I have to say I’m deeply disappointed by this. The big selling point of the Locus Awards is, or always has been to me at least, their representativeness, precisely the fact that anyone can vote and that they are thus the best barometer of community-wide opinion that we have. As the notes at the start of this year’s result somewhat smugly put it, “We get more votes than the Hugo, Nebula, and World Fantasy nominations combined … Nominees need at least 20 votes to make the final list, even though it frequently takes less to make the Hugo or Nebula publishing ballots.” All of that is still true, but it seems wrong to imply (as I think it’s intended to imply) that this legitimizes the results when you’ve just changed the scoring system to make some voters more equal than others — particularly if you only make the change after voting has closed, particularly if you only mention it in the print version of the magazine.

Locus Award Winners

See here; finalists here.

SF Novel
The Yiddish Policemen’s Union, Michael Chabon (HarperCollins)
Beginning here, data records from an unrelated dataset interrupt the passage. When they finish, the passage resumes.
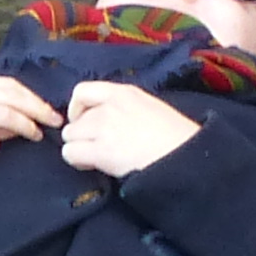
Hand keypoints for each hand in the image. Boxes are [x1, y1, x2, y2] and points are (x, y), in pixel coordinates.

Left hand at [60, 79, 201, 180]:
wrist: (185, 156)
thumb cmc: (175, 136)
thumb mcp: (149, 107)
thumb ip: (122, 107)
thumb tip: (102, 118)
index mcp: (124, 93)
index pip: (81, 91)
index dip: (77, 108)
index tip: (85, 120)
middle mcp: (110, 106)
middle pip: (74, 119)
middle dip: (81, 133)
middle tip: (96, 145)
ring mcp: (104, 128)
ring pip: (70, 136)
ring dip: (78, 147)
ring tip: (96, 156)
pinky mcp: (101, 151)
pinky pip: (70, 153)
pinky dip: (76, 161)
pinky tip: (92, 165)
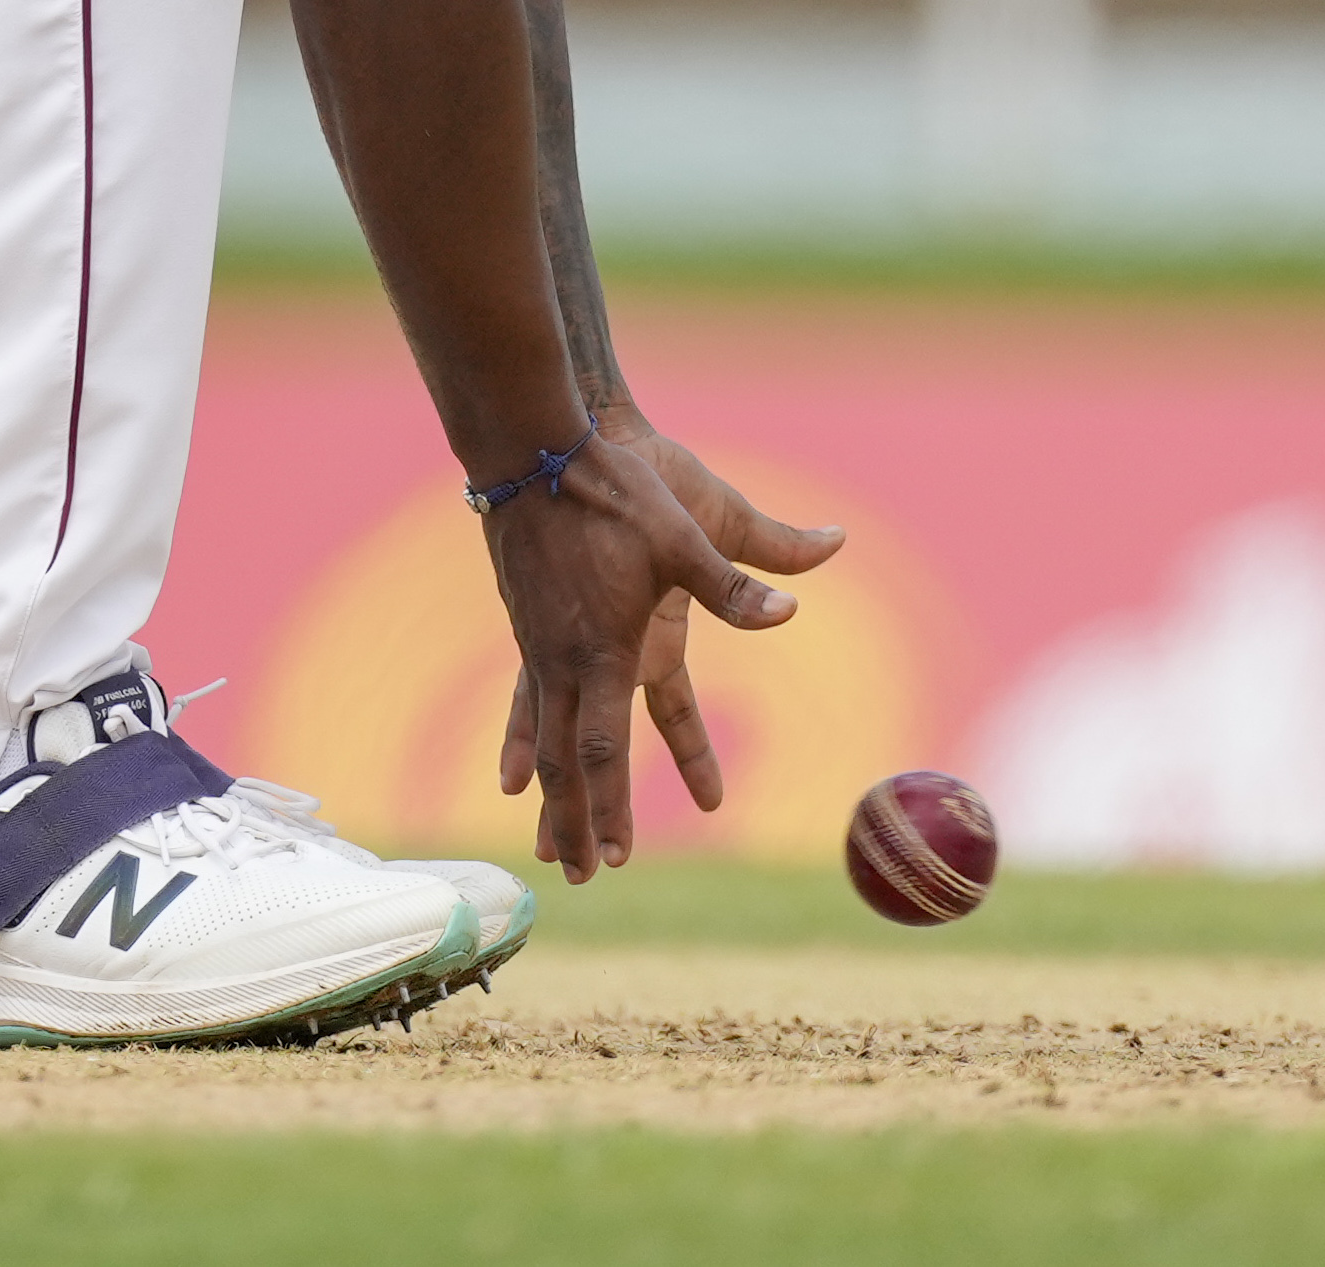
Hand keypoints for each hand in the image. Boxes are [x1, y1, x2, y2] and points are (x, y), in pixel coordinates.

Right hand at [472, 423, 803, 876]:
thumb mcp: (692, 528)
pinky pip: (526, 702)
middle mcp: (566, 659)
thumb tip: (815, 575)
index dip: (612, 804)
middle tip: (583, 877)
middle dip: (576, 820)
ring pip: (543, 741)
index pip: (605, 748)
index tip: (619, 853)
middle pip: (566, 761)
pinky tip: (509, 771)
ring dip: (550, 796)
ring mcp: (541, 645)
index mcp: (608, 647)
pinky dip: (523, 743)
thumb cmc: (620, 487)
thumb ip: (743, 574)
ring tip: (546, 849)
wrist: (538, 447)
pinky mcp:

I think this puts paid to the repeated suggestions that Chabon doesn’t have enough popular support to be a viable candidate for the Hugo. I think he’s going to win.

Fantasy novel
Making Money, Terry Pratchett (Doubleday UK; HarperCollins)

Young adults book
Un Lun Dun, China Miéville (Ballantine Del Rey; Macmillan UK)

First novel
Heart-Shaped Box, Joe Hill (Morrow; Gollancz)

“After the Siege”, Cory Doctorow (The Infinite Matrix Jan 2007)

“The Witch’s Headstone”, Neil Gaiman (Wizards)

I admit to a feeling of relief that this one didn’t go to “Trunk and Disorderly”. That’s a bad story. But to be honest, “The Witch’s Headstone” felt too much like the novel-excerpt it is to really deserve this.

Short story
“A Small Room in Koboldtown”, Michael Swanwick (Asimov’s Apr/May 2007)

The Winds of Marble Arch and Other Stories, Connie Willis (Subterranean)

I’m a little surprised Doctorow didn’t win this category as well; I think I also would have preferred it to go to a new collection, rather than a retrospective. Still, Connie Willis Always Wins, I guess.

The New Space Opera, Gardner Dozois & Jonathan Strahan, eds. (Eos)

Breakfast in the Ruins, Barry N. Malzberg (Baen)

I’d have gone with (and indeed voted for) the collection of Russ’s reviews; but this is good too.

Art book
The Arrival, Shaun Tan (Lothian 2006; Scholastic)

Ellen Datlow



Charles Vess

Overall: for me a solid list of winners, but — particularly in the short fiction categories — not a particularly exciting one.